* **MATERIAL PROVIDED**
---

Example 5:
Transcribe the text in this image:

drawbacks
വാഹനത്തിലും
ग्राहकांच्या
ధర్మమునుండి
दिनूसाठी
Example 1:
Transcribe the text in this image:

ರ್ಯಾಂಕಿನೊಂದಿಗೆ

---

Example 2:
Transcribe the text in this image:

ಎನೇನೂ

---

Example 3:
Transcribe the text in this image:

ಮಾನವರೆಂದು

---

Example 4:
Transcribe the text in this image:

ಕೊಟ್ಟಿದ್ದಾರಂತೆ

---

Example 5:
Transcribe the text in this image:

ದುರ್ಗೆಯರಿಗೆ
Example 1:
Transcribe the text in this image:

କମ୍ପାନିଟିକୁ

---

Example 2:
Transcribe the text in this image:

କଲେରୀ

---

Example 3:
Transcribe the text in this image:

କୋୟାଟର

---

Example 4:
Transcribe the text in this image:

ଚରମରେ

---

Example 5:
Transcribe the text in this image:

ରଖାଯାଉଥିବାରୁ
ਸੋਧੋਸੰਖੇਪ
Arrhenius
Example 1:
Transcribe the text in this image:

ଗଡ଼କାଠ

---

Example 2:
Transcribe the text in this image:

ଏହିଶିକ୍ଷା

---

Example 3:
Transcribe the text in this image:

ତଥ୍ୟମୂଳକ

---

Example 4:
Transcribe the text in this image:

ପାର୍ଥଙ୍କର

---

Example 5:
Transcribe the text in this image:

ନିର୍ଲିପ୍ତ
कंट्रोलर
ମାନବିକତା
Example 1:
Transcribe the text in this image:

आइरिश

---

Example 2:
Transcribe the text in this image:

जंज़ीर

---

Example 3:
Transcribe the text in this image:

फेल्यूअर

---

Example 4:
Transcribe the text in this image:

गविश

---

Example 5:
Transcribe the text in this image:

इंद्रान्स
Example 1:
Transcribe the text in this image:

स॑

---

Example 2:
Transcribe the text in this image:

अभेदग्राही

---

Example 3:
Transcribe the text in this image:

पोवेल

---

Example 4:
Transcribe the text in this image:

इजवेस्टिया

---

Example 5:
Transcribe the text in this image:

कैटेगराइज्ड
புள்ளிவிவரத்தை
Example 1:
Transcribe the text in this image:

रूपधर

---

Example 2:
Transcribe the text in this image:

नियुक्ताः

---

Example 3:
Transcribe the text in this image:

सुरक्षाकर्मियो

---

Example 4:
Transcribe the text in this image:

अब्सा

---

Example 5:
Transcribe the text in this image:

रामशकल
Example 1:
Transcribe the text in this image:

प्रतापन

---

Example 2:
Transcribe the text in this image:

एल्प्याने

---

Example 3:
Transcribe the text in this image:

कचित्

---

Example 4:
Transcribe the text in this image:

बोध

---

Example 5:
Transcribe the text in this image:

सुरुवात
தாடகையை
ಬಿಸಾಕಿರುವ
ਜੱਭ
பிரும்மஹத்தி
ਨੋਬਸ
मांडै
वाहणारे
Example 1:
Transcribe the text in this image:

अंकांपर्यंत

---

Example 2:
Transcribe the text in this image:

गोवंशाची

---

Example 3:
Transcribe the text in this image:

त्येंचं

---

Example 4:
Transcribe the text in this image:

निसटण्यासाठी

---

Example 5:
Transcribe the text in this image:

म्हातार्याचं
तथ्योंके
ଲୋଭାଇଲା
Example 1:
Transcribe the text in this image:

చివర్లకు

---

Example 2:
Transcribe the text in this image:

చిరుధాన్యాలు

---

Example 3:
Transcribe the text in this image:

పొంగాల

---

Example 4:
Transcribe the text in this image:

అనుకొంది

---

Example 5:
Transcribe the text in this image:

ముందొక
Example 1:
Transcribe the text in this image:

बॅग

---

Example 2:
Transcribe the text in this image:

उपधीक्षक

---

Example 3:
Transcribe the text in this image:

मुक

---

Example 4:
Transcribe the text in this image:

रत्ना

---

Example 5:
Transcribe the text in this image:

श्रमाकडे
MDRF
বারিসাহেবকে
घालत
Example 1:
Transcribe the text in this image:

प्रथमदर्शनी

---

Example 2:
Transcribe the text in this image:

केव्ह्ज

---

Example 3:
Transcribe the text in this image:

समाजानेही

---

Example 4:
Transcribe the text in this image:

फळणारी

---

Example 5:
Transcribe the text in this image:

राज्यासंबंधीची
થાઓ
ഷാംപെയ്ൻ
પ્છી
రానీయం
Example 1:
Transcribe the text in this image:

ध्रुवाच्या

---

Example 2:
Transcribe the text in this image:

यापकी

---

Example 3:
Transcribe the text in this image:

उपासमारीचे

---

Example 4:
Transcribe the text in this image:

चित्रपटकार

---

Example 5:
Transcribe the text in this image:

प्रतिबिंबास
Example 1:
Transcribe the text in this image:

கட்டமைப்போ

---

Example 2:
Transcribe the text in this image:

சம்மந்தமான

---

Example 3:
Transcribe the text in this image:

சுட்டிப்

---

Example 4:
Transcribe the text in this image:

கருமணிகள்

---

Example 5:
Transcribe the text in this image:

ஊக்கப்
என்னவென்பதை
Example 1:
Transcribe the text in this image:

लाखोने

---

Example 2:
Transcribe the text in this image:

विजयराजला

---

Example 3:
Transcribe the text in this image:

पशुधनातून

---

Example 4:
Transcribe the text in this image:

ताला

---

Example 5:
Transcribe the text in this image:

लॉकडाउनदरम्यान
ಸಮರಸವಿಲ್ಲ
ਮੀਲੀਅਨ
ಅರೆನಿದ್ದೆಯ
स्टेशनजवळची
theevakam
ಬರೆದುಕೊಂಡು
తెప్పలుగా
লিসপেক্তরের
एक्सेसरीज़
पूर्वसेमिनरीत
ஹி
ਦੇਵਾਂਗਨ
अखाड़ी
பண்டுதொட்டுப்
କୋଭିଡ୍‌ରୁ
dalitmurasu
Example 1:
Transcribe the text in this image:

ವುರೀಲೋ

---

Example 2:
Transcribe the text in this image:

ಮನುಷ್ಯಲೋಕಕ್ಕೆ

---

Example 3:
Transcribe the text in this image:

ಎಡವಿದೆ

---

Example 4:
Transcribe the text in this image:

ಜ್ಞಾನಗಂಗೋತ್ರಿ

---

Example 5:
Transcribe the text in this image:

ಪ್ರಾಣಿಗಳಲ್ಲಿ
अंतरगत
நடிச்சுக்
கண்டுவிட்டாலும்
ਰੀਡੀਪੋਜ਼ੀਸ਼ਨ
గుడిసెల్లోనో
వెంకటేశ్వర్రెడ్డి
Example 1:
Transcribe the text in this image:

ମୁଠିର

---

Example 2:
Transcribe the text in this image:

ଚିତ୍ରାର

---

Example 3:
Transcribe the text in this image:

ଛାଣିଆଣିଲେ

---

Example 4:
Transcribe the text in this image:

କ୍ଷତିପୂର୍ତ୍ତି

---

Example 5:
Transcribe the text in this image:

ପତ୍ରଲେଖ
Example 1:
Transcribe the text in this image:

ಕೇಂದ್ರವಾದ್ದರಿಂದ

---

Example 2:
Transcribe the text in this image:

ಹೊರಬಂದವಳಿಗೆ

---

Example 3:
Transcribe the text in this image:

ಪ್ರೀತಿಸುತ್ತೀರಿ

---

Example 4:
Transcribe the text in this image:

* **WORK TO BE COMPLETED**
Nothing is to be altered; retype each entry exactly.

* **EXERCISE SOLUTION**
---

Example 5:
Transcribe the text in this image:

drawbacks
വാഹനത്തിലും
ग्राहकांच्या
ధర్మమునుండి
दिनूसाठी
Example 1:
Transcribe the text in this image:

ರ್ಯಾಂಕಿನೊಂದಿಗೆ

---

Example 2:
Transcribe the text in this image:

ಎನೇನೂ

---

Example 3:
Transcribe the text in this image:

ಮಾನವರೆಂದು

---

Example 4:
Transcribe the text in this image:

ಕೊಟ್ಟಿದ್ದಾರಂತೆ

---

Example 5:
Transcribe the text in this image:

ದುರ್ಗೆಯರಿಗೆ
Example 1:
Transcribe the text in this image:

କମ୍ପାନିଟିକୁ

---

Example 2:
Transcribe the text in this image:

କଲେରୀ

---

Example 3:
Transcribe the text in this image:

କୋୟାଟର

---

Example 4:
Transcribe the text in this image:

ଚରମରେ

---

Example 5:
Transcribe the text in this image:

ରଖାଯାଉଥିବାରୁ
ਸੋਧੋਸੰਖੇਪ
Arrhenius
Example 1:
Transcribe the text in this image:

ଗଡ଼କାଠ

---

Example 2:
Transcribe the text in this image:

ଏହିଶିକ୍ଷା

---

Example 3:
Transcribe the text in this image:

ତଥ୍ୟମୂଳକ

---

Example 4:
Transcribe the text in this image:

ପାର୍ଥଙ୍କର

---

Example 5:
Transcribe the text in this image:

ନିର୍ଲିପ୍ତ
कंट्रोलर
ମାନବିକତା
Example 1:
Transcribe the text in this image:

आइरिश

---

Example 2:
Transcribe the text in this image:

जंज़ीर

---

Example 3:
Transcribe the text in this image:

फेल्यूअर

---

Example 4:
Transcribe the text in this image:

गविश

---

Example 5:
Transcribe the text in this image:

इंद्रान्स
Example 1:
Transcribe the text in this image:

स॑

---

Example 2:
Transcribe the text in this image:

अभेदग्राही

---

Example 3:
Transcribe the text in this image:

पोवेल

---

Example 4:
Transcribe the text in this image:

इजवेस्टिया

---

Example 5:
Transcribe the text in this image:

कैटेगराइज्ड
புள்ளிவிவரத்தை
Example 1:
Transcribe the text in this image:

रूपधर

---

Example 2:
Transcribe the text in this image:

नियुक्ताः

---

Example 3:
Transcribe the text in this image:

सुरक्षाकर्मियो

---

Example 4:
Transcribe the text in this image:

अब्सा

---

Example 5:
Transcribe the text in this image:

रामशकल
Example 1:
Transcribe the text in this image:

प्रतापन

---

Example 2:
Transcribe the text in this image:

एल्प्याने

---

Example 3:
Transcribe the text in this image:

कचित्

---

Example 4:
Transcribe the text in this image:

बोध

---

Example 5:
Transcribe the text in this image:

सुरुवात
தாடகையை
ಬಿಸಾಕಿರುವ
ਜੱਭ
பிரும்மஹத்தி
ਨੋਬਸ
मांडै
वाहणारे
Example 1:
Transcribe the text in this image:

अंकांपर्यंत

---

Example 2:
Transcribe the text in this image:

गोवंशाची

---

Example 3:
Transcribe the text in this image:

त्येंचं

---

Example 4:
Transcribe the text in this image:

निसटण्यासाठी

---

Example 5:
Transcribe the text in this image:

म्हातार्याचं
तथ्योंके
ଲୋଭାଇଲା
Example 1:
Transcribe the text in this image:

చివర్లకు

---

Example 2:
Transcribe the text in this image:

చిరుధాన్యాలు

---

Example 3:
Transcribe the text in this image:

పొంగాల

---

Example 4:
Transcribe the text in this image:

అనుకొంది

---

Example 5:
Transcribe the text in this image:

ముందొక
Example 1:
Transcribe the text in this image:

बॅग

---

Example 2:
Transcribe the text in this image:

उपधीक्षक

---

Example 3:
Transcribe the text in this image:

मुक

---

Example 4:
Transcribe the text in this image:

रत्ना

---

Example 5:
Transcribe the text in this image:

श्रमाकडे
MDRF
বারিসাহেবকে
घालत
Example 1:
Transcribe the text in this image:

प्रथमदर्शनी

---

Example 2:
Transcribe the text in this image:

केव्ह्ज

---

Example 3:
Transcribe the text in this image:

समाजानेही

---

Example 4:
Transcribe the text in this image:

फळणारी

---

Example 5:
Transcribe the text in this image:

राज्यासंबंधीची
થાઓ
ഷാംപെയ്ൻ
પ્છી
రానీయం
Example 1:
Transcribe the text in this image:

ध्रुवाच्या

---

Example 2:
Transcribe the text in this image:

यापकी

---

Example 3:
Transcribe the text in this image:

उपासमारीचे

---

Example 4:
Transcribe the text in this image:

चित्रपटकार

---

Example 5:
Transcribe the text in this image:

प्रतिबिंबास
Example 1:
Transcribe the text in this image:

கட்டமைப்போ

---

Example 2:
Transcribe the text in this image:

சம்மந்தமான

---

Example 3:
Transcribe the text in this image:

சுட்டிப்

---

Example 4:
Transcribe the text in this image:

கருமணிகள்

---

Example 5:
Transcribe the text in this image:

ஊக்கப்
என்னவென்பதை
Example 1:
Transcribe the text in this image:

लाखोने

---

Example 2:
Transcribe the text in this image:

विजयराजला

---

Example 3:
Transcribe the text in this image:

पशुधनातून

---

Example 4:
Transcribe the text in this image:

ताला

---

Example 5:
Transcribe the text in this image:

लॉकडाउनदरम्यान
ಸಮರಸವಿಲ್ಲ
ਮੀਲੀਅਨ
ಅರೆನಿದ್ದೆಯ
स्टेशनजवळची
theevakam
ಬರೆದುಕೊಂಡು
తెప్పలుగా
লিসপেক্তরের
एक्सेसरीज़
पूर्वसेमिनरीत
ஹி
ਦੇਵਾਂਗਨ
अखाड़ी
பண்டுதொட்டுப்
କୋଭିଡ୍‌ରୁ
dalitmurasu
Example 1:
Transcribe the text in this image:

ವುರೀಲೋ

---

Example 2:
Transcribe the text in this image:

ಮನುಷ್ಯಲೋಕಕ್ಕೆ

---

Example 3:
Transcribe the text in this image:

ಎಡವಿದೆ

---

Example 4:
Transcribe the text in this image:

ಜ್ಞಾನಗಂಗೋತ್ರಿ

---

Example 5:
Transcribe the text in this image:

ಪ್ರಾಣಿಗಳಲ್ಲಿ
अंतरगत
நடிச்சுக்
கண்டுவிட்டாலும்
ਰੀਡੀਪੋਜ਼ੀਸ਼ਨ
గుడిసెల్లోనో
వెంకటేశ్వర్రెడ్డి
Example 1:
Transcribe the text in this image:

ମୁଠିର

---

Example 2:
Transcribe the text in this image:

ଚିତ୍ରାର

---

Example 3:
Transcribe the text in this image:

ଛାଣିଆଣିଲେ

---

Example 4:
Transcribe the text in this image:

କ୍ଷତିପୂର୍ତ୍ତି

---

Example 5:
Transcribe the text in this image:

ପତ୍ରଲେଖ
Example 1:
Transcribe the text in this image:

ಕೇಂದ್ರವಾದ್ದರಿಂದ

---

Example 2:
Transcribe the text in this image:

ಹೊರಬಂದವಳಿಗೆ

---

Example 3:
Transcribe the text in this image:

ಪ್ರೀತಿಸುತ್ತೀರಿ

---

Example 4:
Transcribe the text in this image:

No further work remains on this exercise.